_WRITTEN REQUEST A_. According to the glossary, what is coherence maintained primarily through in Contextual Temporal Stability?

_QUOTED TEXT_.
╔══

Glossary controlled vocabulary for reflexive coherence.

Core vocabulary for the Reflexive Coherence Model — concise definitions with explicit boundaries.

21 entries · grouped A–Z for quick scanning.

Glossary snapshot
21 entries RCM vocabulary A–Z index

A controlled vocabulary for the RCM–TEH–PRS-AIS framework, with concise definitions and explicit non-claims.

Definitions compact and scoped
Aliases backward-aware
Links copyable anchors

C

4 entries

Coherence Attractor

A stable dynamical basin that organizes the system’s internal states into a persistent pattern.

What it is
A coherence attractor is a regime the system tends to return to after perturbations. In RCM terms, attractors help stabilize reflexive coupling so the system maintains continuity instead of fragmenting into unrelated transient states.

What it is not
A fixed point or a frozen state. Attractors can be complex, time-varying, and multi-scale. Also, an attractor can stabilize maladaptive regimes; stability is not automatically “good.”

Related: Coherence Dynamics, Order Parameter, Expansion Hypothesis

Coherence Dynamics

The tendency of competing internal patterns to resolve into stable regimes (attractors) that persist under perturbation.

What it is
Coherence dynamics are the stabilizing processes that prevent reflexive loops from flickering or collapsing into contradiction. They include alignment across levels, damping of runaway inconsistencies, and formation of robust attractors that maintain continuity across time windows.

What it is not
Mere consistency in content (“no contradictions”) or a static harmony. Coherence is dynamical: a system can be coherent while changing, as long as the change follows stable constraints.

Related: Coherence Attractor, Reflexive Structure, Expansion Hypothesis, Reflexive Coherence Index (RCI)

Contextual Temporal Stability

A form of temporal stability in which coherence is maintained primarily through externally supplied scaffolds.

╚══

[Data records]

╔══

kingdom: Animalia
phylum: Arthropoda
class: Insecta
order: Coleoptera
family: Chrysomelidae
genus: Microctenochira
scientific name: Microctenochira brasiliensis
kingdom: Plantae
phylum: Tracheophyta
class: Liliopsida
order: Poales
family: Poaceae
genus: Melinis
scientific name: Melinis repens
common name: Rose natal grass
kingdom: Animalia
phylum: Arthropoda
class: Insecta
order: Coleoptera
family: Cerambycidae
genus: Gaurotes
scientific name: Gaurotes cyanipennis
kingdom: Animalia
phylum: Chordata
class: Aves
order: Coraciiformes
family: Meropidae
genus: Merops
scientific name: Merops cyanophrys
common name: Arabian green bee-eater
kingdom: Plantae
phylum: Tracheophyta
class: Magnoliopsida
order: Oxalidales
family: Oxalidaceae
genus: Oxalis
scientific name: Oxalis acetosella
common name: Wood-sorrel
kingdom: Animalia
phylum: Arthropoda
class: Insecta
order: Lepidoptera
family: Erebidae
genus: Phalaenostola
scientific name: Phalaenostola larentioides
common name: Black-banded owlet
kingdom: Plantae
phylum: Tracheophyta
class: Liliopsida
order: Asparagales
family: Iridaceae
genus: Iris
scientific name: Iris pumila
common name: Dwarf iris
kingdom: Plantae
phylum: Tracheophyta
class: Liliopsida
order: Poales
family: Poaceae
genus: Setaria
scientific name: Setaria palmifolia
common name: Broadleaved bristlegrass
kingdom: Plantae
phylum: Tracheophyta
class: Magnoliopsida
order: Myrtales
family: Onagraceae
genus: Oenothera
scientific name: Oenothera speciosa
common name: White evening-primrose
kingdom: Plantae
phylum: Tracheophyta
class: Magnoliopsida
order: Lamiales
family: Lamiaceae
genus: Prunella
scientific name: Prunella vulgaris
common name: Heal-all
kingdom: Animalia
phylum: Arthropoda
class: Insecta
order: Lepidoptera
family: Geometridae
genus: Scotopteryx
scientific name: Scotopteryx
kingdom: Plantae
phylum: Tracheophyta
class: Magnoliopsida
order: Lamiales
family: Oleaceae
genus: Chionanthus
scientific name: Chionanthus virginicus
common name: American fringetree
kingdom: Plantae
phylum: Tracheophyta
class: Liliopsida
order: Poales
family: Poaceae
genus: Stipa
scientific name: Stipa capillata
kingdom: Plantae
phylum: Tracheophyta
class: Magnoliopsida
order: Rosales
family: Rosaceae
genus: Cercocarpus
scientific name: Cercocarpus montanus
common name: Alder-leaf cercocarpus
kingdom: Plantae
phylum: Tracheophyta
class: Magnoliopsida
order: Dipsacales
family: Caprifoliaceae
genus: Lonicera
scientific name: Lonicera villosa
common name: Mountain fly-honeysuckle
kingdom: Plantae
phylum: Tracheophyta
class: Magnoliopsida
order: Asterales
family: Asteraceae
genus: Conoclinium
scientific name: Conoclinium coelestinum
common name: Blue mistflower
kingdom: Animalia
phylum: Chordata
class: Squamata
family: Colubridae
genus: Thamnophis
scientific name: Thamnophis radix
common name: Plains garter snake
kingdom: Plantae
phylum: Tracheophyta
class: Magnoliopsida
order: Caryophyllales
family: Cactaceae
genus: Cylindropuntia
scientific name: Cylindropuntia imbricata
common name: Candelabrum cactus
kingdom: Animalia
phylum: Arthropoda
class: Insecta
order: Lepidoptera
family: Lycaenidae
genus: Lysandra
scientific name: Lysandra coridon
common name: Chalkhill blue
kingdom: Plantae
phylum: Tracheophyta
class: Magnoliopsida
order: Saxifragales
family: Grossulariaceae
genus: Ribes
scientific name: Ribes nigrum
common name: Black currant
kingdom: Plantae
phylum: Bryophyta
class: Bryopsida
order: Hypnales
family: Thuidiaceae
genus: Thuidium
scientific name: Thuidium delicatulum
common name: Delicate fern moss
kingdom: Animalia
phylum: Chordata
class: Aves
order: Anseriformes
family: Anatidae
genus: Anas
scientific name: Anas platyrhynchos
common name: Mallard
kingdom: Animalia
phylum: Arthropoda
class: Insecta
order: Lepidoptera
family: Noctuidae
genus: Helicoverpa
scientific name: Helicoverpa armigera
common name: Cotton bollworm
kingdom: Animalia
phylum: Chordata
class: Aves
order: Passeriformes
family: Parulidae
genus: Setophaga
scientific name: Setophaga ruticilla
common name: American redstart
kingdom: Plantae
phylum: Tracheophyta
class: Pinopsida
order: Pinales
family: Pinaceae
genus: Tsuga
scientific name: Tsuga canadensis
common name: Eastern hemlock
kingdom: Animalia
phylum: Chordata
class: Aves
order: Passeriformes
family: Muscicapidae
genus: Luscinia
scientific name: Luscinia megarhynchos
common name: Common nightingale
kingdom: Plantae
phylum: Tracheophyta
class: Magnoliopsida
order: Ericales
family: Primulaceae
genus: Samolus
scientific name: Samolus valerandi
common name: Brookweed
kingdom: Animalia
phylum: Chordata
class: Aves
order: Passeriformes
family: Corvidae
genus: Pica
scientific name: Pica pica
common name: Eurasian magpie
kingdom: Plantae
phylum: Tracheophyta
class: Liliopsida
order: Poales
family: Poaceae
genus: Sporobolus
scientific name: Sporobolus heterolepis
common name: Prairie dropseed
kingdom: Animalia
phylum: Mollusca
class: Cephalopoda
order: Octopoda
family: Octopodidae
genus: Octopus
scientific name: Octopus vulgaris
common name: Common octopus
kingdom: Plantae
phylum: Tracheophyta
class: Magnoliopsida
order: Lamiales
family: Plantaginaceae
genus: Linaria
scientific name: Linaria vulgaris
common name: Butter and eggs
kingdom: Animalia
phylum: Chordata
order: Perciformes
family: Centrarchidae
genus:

╚══

_WRITTEN REQUEST B_. In the rows, update the part that opens with the line containing "common name: Candelabrum cactus" and closes with the line containing "family: Thuidiaceae" by replacing "phylum" with "division". Keep everything else unchanged, and return only those lines.

_TASK ANSWER A_. Externally supplied scaffolds.

_TASK ANSWER B_.
common name: Candelabrum cactus
kingdom: Animalia
division: Arthropoda
class: Insecta
order: Lepidoptera
family: Lycaenidae
genus: Lysandra
scientific name: Lysandra coridon
common name: Chalkhill blue
kingdom: Plantae
division: Tracheophyta
class: Magnoliopsida
order: Saxifragales
family: Grossulariaceae
genus: Ribes
scientific name: Ribes nigrum
common name: Black currant
kingdom: Plantae
division: Bryophyta
class: Bryopsida
order: Hypnales
family: Thuidiaceae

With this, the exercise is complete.